Thursday, December 27, 2007

Firms Can Bar Unions From E-mail-NLRB Kiss-Off to Battista

On the eve of his expiring term, the NLRB's Chairman Robert Battista offers a generous parting gift to anti-union employers and a cruel kiss-off to hard-working men and women.

Stephan Ostrach, union representative for Teamsters Local 206 in Eugene, called the decision another in a line of anti-union rulings from a panel whose majority was appointed by President Bush.


The National Labor Relations Board has ruled that employers have the right to prohibit workers from using the company's e-mail system to send out union-related messages, a decision that could hamper communications between labor unions and their membership.
In a 3-to-2 ruling on Friday[ 12/21/07], the labor board held that it was legal for employers to bar union-related e-mail so long as employers had a policy barring employees from sending e-mail for “non-job-related solicitations” for any outside organization.

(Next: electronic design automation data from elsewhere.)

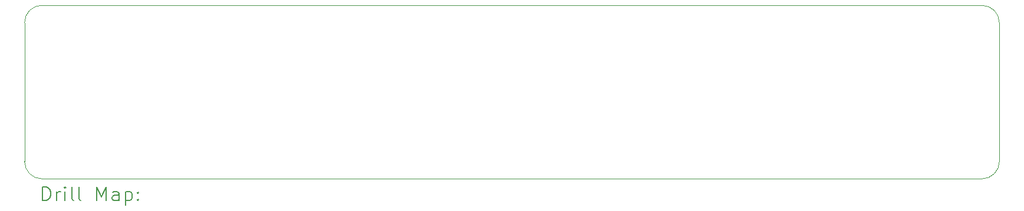
<source format=gbr>
%TF.GenerationSoftware,KiCad,Pcbnew,9.0.2-9.0.2-0~ubuntu22.04.1*%
%TF.CreationDate,2025-06-09T06:08:29+02:00*%
%TF.ProjectId,passive_PSU_Rev-A,70617373-6976-4655-9f50-53555f526576,rev?*%
%TF.SameCoordinates,Original*%
%TF.FileFunction,Drillmap*%
%TF.FilePolarity,Positive*%
%FSLAX45Y45*%
G04 Gerber Fmt 4.5, Leading zero omitted, Abs format (unit mm)*
G04 Created by KiCad (PCBNEW 9.0.2-9.0.2-0~ubuntu22.04.1) date 2025-06-09 06:08:29*
%MOMM*%
%LPD*%
G01*
G04 APERTURE LIST*
%ADD10C,0.050000*%
%ADD11C,0.200000*%
G04 APERTURE END LIST*
D10*
X5000000Y-7000000D02*
X5000000Y-9000000D01*
X5250000Y-9250000D02*
X18750000Y-9250000D01*
X19000000Y-9000000D02*
G75*
G02*
X18750000Y-9250000I-250000J0D01*
G01*
X19000000Y-7000000D02*
X19000000Y-9000000D01*
X5250000Y-6750000D02*
X18750000Y-6750000D01*
X18750000Y-6750000D02*
G75*
G02*
X19000000Y-7000000I0J-250000D01*
G01*
X5250000Y-9250000D02*
G75*
G02*
X5000000Y-9000000I0J250000D01*
G01*
X5000000Y-7000000D02*
G75*
G02*
X5250000Y-6750000I250000J0D01*
G01*
D11*
X5258277Y-9563984D02*
X5258277Y-9363984D01*
X5258277Y-9363984D02*
X5305896Y-9363984D01*
X5305896Y-9363984D02*
X5334467Y-9373508D01*
X5334467Y-9373508D02*
X5353515Y-9392555D01*
X5353515Y-9392555D02*
X5363039Y-9411603D01*
X5363039Y-9411603D02*
X5372563Y-9449698D01*
X5372563Y-9449698D02*
X5372563Y-9478270D01*
X5372563Y-9478270D02*
X5363039Y-9516365D01*
X5363039Y-9516365D02*
X5353515Y-9535412D01*
X5353515Y-9535412D02*
X5334467Y-9554460D01*
X5334467Y-9554460D02*
X5305896Y-9563984D01*
X5305896Y-9563984D02*
X5258277Y-9563984D01*
X5458277Y-9563984D02*
X5458277Y-9430650D01*
X5458277Y-9468746D02*
X5467801Y-9449698D01*
X5467801Y-9449698D02*
X5477324Y-9440174D01*
X5477324Y-9440174D02*
X5496372Y-9430650D01*
X5496372Y-9430650D02*
X5515420Y-9430650D01*
X5582086Y-9563984D02*
X5582086Y-9430650D01*
X5582086Y-9363984D02*
X5572563Y-9373508D01*
X5572563Y-9373508D02*
X5582086Y-9383031D01*
X5582086Y-9383031D02*
X5591610Y-9373508D01*
X5591610Y-9373508D02*
X5582086Y-9363984D01*
X5582086Y-9363984D02*
X5582086Y-9383031D01*
X5705896Y-9563984D02*
X5686848Y-9554460D01*
X5686848Y-9554460D02*
X5677324Y-9535412D01*
X5677324Y-9535412D02*
X5677324Y-9363984D01*
X5810658Y-9563984D02*
X5791610Y-9554460D01*
X5791610Y-9554460D02*
X5782086Y-9535412D01*
X5782086Y-9535412D02*
X5782086Y-9363984D01*
X6039229Y-9563984D02*
X6039229Y-9363984D01*
X6039229Y-9363984D02*
X6105896Y-9506841D01*
X6105896Y-9506841D02*
X6172562Y-9363984D01*
X6172562Y-9363984D02*
X6172562Y-9563984D01*
X6353515Y-9563984D02*
X6353515Y-9459222D01*
X6353515Y-9459222D02*
X6343991Y-9440174D01*
X6343991Y-9440174D02*
X6324943Y-9430650D01*
X6324943Y-9430650D02*
X6286848Y-9430650D01*
X6286848Y-9430650D02*
X6267801Y-9440174D01*
X6353515Y-9554460D02*
X6334467Y-9563984D01*
X6334467Y-9563984D02*
X6286848Y-9563984D01*
X6286848Y-9563984D02*
X6267801Y-9554460D01*
X6267801Y-9554460D02*
X6258277Y-9535412D01*
X6258277Y-9535412D02*
X6258277Y-9516365D01*
X6258277Y-9516365D02*
X6267801Y-9497317D01*
X6267801Y-9497317D02*
X6286848Y-9487793D01*
X6286848Y-9487793D02*
X6334467Y-9487793D01*
X6334467Y-9487793D02*
X6353515Y-9478270D01*
X6448753Y-9430650D02*
X6448753Y-9630650D01*
X6448753Y-9440174D02*
X6467801Y-9430650D01*
X6467801Y-9430650D02*
X6505896Y-9430650D01*
X6505896Y-9430650D02*
X6524943Y-9440174D01*
X6524943Y-9440174D02*
X6534467Y-9449698D01*
X6534467Y-9449698D02*
X6543991Y-9468746D01*
X6543991Y-9468746D02*
X6543991Y-9525889D01*
X6543991Y-9525889D02*
X6534467Y-9544936D01*
X6534467Y-9544936D02*
X6524943Y-9554460D01*
X6524943Y-9554460D02*
X6505896Y-9563984D01*
X6505896Y-9563984D02*
X6467801Y-9563984D01*
X6467801Y-9563984D02*
X6448753Y-9554460D01*
X6629705Y-9544936D02*
X6639229Y-9554460D01*
X6639229Y-9554460D02*
X6629705Y-9563984D01*
X6629705Y-9563984D02*
X6620182Y-9554460D01*
X6620182Y-9554460D02*
X6629705Y-9544936D01*
X6629705Y-9544936D02*
X6629705Y-9563984D01*
X6629705Y-9440174D02*
X6639229Y-9449698D01*
X6639229Y-9449698D02*
X6629705Y-9459222D01*
X6629705Y-9459222D02*
X6620182Y-9449698D01*
X6620182Y-9449698D02*
X6629705Y-9440174D01*
X6629705Y-9440174D02*
X6629705Y-9459222D01*
M02*

</source>
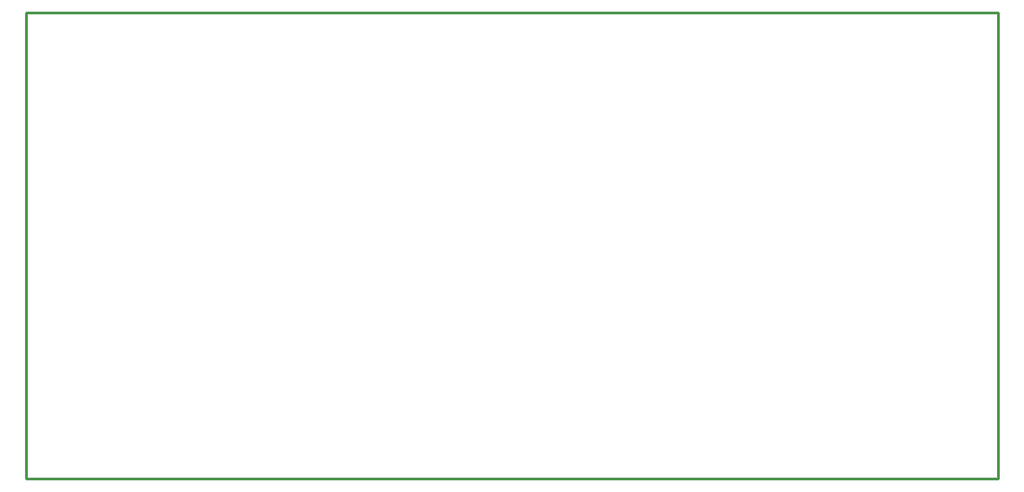
<source format=gbr>
G04 EAGLE Gerber RS-274X export*
G75*
%MOMM*%
%FSLAX34Y34*%
%LPD*%
%IN*%
%IPPOS*%
%AMOC8*
5,1,8,0,0,1.08239X$1,22.5*%
G01*
%ADD10C,0.254000*%


D10*
X0Y0D02*
X917450Y0D01*
X917450Y440590D01*
X0Y440590D01*
X0Y0D01*
M02*

</source>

The ruling is a significant setback to the nation’s labor unions, which argued that e-mail systems have become a modern-day gathering place where employees should be able to communicate freely with co-workers to discuss work-related matters of mutual concern.

The ruling involved The Register-Guard, a newspaper in Eugene, Ore., and e-mail messages sent in 2000 by Susi Prozanski, a newspaper employee who was president of the Newspaper Guild’s unit there. She sent an e-mail message about a union rally and two others urging employees to wear green to show support for the union’s position in contract negotiations.